We did not find any predictive power between UA levels and future type 2 DM, which is not consistent with previous studies [29]. In Taiwan, an analysis of the Nationwide Health Insurance database from year 2000 to 2009 showed that the prevalence of type 2 diabetes was lowest in those under 19 years of age (about 0.06–0.08%) compared to all other age groups[30]. It is not surprising that UA does not relate to the incidence of diabetes considering the natural course of diabetes. Long before diabetes occurs, insulin resistance starts at a much earlier age, even probably from puberty. To compensate for this defect in glucose homeostasis, insulin secretion begins to increase. During this ‘compensated period’, the plasma glucose levels can still be maintained within a normal range. However, if fasting plasma insulin is measured in this period, it may be higher than normal as a result of β cell compensation. After decades, the β cells will eventually become exhausted and diabetes will be diagnosed through the elevation of FPG. Thus, due to the relatively young age and not fully developed insulin resistance, most adolescents may still have normal glucose metabolism, and this may explain why there was no significant relationship between UA and diabetes. Unfortunately, we did not have data on plasma insulin levels for this cohort so we were unable to evaluate the relationship between UA and insulin resistance.

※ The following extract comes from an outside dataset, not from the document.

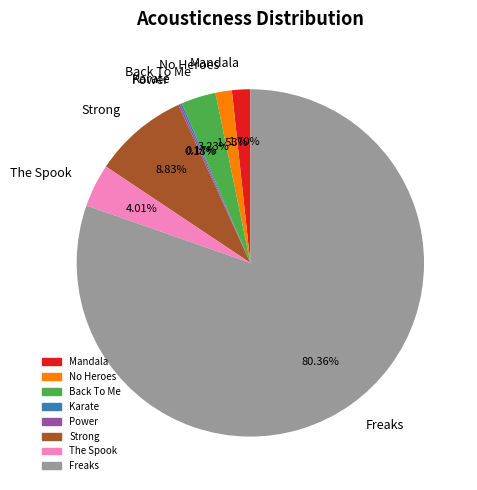

What percentage do Back To Me and Freaks together represent?

83.6%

There were several limitations to this study. First, the study cohort was selected from a health check-up center from 1999 to 2008, and there might have been substantial changes in the incidence of obesity and MetS from 2008 to now. However, we still believed that since our purpose was to evaluate the role of UA, the time of data collection might not be important. Second, the study cohort was purely ethnical Chinese. Thus, extrapolating our results to other ethnic groups should be done with caution. Finally, we did not have data on plasma insulin levels, and further studies should include this parameter.

Conclusions

Adolescent males with a high UA level (≥ 7.3 mg/dL) had a higher risk of hypertension and MetS after 10 years of follow-up. However, significance was only noted between UA and hypertension but not MetS in adolescent females with a UA level ≥ 6.2 mg/dL. The levels of UA did not affect the future likelihood of having diabetes in both genders. The role of UA in MetS and hypertension in adolescents should not be overlooked.

Supporting Information

S1 Dataset. Raw data used in this study.

(XLSX)

Data Availability

All relevant data are within the paper and its Supporting Information files.

Funding Statement

The authors received no specific funding for this work.